Optimal and Practical Batched Linear Bandit Algorithm
This solves the problem of balancing theoretical optimality and practical efficiency in batched linear bandits for researchers and practitioners in reinforcement learning.
The paper tackles the batched linear bandit problem by proposing BLAE, a novel algorithm that integrates arm elimination with regularized G-optimal design, achieving minimax optimal regret (up to logarithmic factors) in all regimes with only O(log log T) batches and demonstrating strong empirical performance.

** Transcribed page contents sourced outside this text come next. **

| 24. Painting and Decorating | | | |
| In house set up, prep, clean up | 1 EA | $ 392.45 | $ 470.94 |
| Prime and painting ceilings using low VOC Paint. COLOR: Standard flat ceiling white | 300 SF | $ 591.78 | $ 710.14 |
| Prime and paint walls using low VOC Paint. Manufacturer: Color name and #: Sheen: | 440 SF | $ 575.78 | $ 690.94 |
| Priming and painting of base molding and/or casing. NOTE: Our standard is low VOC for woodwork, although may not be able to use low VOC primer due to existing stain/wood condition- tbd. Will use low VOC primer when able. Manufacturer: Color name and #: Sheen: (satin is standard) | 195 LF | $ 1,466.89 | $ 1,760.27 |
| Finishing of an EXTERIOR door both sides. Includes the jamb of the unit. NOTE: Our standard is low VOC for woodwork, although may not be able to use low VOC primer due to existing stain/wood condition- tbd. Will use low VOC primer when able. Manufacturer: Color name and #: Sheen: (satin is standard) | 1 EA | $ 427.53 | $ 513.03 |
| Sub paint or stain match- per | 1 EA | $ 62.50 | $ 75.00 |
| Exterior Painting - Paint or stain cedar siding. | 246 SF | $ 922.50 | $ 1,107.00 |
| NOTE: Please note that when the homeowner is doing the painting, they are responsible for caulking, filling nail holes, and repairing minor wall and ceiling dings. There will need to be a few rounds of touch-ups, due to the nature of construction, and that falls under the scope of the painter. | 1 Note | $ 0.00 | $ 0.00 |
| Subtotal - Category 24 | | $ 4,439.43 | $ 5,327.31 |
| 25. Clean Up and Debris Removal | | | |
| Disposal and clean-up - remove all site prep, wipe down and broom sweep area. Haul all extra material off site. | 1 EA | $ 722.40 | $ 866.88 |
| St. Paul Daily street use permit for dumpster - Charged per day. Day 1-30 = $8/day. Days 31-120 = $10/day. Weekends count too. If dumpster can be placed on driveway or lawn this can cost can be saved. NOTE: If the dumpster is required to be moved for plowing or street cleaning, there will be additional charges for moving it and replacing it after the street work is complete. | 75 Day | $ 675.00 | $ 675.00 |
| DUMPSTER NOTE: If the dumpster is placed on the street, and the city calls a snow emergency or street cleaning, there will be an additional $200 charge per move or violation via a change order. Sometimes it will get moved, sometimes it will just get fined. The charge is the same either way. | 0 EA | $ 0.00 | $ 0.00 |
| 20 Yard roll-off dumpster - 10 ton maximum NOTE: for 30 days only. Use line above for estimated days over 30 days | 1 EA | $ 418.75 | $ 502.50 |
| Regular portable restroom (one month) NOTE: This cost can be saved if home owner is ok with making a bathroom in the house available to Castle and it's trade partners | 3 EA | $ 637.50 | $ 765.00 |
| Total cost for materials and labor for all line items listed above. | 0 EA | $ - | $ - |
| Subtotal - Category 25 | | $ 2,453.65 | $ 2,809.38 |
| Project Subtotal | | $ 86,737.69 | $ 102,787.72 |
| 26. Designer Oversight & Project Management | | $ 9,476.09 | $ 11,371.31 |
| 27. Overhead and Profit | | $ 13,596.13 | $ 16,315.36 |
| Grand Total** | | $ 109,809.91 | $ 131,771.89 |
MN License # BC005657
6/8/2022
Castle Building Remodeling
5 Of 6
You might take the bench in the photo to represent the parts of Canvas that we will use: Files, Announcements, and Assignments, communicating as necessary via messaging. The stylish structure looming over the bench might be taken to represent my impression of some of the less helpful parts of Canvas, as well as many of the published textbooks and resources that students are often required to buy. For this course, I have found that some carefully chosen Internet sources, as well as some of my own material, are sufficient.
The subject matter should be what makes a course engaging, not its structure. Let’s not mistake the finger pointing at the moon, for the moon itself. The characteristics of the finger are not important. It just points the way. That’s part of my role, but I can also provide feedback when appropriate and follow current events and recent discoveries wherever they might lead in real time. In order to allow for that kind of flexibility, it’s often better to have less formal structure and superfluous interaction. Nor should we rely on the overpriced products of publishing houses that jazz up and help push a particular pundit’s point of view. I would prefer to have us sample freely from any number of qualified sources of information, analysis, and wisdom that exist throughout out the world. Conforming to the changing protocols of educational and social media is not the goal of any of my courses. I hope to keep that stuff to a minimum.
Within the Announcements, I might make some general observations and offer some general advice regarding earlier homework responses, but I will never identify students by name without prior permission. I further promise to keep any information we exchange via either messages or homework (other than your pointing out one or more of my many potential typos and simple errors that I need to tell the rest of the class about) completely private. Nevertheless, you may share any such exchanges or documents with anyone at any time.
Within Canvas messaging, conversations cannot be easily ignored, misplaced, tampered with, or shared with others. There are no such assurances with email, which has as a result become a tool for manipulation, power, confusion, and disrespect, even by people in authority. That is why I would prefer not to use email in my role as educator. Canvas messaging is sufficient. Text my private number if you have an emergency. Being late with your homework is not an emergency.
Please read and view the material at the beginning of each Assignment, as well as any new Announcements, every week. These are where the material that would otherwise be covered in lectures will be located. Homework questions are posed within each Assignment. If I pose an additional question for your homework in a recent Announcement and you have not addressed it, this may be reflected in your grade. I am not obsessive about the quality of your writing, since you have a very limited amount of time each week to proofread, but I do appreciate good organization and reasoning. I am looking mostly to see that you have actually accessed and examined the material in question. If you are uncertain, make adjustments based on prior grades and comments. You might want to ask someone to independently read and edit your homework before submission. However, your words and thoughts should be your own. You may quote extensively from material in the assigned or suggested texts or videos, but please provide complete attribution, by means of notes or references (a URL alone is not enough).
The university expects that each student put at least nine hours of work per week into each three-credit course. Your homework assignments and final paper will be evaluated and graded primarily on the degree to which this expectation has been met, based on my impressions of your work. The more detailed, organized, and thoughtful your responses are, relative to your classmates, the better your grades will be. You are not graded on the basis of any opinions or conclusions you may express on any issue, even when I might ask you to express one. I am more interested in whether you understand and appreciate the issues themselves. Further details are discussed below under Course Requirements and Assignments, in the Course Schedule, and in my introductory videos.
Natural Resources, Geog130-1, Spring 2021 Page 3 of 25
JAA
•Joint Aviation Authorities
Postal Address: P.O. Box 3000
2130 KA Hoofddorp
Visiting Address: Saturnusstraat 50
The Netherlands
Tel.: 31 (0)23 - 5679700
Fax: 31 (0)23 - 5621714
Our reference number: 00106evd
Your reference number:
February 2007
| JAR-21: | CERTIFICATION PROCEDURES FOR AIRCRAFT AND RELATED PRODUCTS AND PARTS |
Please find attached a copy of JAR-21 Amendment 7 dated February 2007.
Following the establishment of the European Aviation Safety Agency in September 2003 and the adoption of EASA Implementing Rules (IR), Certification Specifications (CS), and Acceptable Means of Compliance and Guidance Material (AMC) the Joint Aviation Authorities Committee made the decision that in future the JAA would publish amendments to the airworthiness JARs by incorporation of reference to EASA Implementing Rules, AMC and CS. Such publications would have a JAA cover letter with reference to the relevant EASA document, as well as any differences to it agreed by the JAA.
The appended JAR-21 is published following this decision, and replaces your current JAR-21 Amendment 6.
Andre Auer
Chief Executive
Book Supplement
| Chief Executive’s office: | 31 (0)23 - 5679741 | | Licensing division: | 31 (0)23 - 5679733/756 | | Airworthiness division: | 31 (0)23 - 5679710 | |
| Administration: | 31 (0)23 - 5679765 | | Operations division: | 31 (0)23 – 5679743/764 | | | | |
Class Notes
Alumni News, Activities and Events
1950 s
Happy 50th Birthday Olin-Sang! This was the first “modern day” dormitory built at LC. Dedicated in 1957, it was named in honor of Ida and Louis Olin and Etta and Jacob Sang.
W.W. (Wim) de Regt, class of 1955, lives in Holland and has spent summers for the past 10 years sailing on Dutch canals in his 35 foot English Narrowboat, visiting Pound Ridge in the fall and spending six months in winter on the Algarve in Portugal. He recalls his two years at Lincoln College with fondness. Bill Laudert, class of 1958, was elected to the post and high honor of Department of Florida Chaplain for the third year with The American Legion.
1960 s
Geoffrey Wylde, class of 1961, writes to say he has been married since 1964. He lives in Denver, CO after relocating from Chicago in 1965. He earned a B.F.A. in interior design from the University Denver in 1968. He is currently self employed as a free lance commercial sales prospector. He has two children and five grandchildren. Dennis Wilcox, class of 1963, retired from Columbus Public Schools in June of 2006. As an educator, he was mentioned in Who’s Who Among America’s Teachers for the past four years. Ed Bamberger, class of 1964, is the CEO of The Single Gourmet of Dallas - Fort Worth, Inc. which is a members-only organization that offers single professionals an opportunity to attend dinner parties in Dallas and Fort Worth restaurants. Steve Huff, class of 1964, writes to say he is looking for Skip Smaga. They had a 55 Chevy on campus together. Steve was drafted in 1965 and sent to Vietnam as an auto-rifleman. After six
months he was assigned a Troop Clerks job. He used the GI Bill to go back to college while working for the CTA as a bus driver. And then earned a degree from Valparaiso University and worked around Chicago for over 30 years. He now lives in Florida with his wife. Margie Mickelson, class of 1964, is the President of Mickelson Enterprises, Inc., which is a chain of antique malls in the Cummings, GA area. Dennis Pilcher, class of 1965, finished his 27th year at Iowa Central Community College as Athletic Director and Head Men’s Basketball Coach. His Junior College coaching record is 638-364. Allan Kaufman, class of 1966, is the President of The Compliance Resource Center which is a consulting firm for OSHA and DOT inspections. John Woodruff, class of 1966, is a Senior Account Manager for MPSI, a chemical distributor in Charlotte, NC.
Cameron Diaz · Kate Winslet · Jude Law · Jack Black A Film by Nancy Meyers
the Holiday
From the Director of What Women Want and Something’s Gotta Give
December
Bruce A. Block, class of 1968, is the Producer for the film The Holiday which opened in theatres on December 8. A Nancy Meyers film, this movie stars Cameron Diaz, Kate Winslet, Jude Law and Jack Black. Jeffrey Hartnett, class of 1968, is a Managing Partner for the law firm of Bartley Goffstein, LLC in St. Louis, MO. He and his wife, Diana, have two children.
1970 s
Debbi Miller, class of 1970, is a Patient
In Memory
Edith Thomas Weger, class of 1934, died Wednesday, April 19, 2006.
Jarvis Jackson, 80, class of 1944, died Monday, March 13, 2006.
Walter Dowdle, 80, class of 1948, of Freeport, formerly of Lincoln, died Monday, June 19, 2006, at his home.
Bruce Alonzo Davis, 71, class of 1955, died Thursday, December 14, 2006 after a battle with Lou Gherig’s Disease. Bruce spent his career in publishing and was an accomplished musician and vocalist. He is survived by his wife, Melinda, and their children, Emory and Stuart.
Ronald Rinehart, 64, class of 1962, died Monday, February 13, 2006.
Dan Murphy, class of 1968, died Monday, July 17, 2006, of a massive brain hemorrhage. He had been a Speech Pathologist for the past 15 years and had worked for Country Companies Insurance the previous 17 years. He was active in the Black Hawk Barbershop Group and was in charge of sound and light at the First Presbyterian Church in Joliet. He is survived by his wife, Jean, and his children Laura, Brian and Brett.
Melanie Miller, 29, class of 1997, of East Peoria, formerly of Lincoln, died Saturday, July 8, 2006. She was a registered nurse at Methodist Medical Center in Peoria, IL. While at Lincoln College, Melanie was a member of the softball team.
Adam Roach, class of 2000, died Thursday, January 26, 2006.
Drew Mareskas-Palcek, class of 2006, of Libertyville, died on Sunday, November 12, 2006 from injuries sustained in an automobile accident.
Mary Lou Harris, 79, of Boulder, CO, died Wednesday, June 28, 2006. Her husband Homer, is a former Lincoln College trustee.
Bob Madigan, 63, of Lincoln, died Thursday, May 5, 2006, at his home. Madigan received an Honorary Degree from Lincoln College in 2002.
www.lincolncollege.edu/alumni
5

We study the linear bandit problem under limited adaptivity, known as the batched linear bandit. While existing approaches can achieve near-optimal regret in theory, they are often computationally prohibitive or underperform in practice. We propose BLAE, a novel batched algorithm that integrates arm elimination with regularized G-optimal design, achieving the minimax optimal regret (up to logarithmic factors in $T$) in both large-$K$ and small-$K$ regimes for the first time, while using only $O(\log\log T)$ batches. Our analysis introduces new techniques for batch-wise optimal design and refined concentration bounds. Crucially, BLAE demonstrates low computational overhead and strong empirical performance, outperforming state-of-the-art methods in extensive numerical evaluations. Thus, BLAE is the first algorithm to combine provable minimax-optimality in all regimes and practical superiority in batched linear bandits.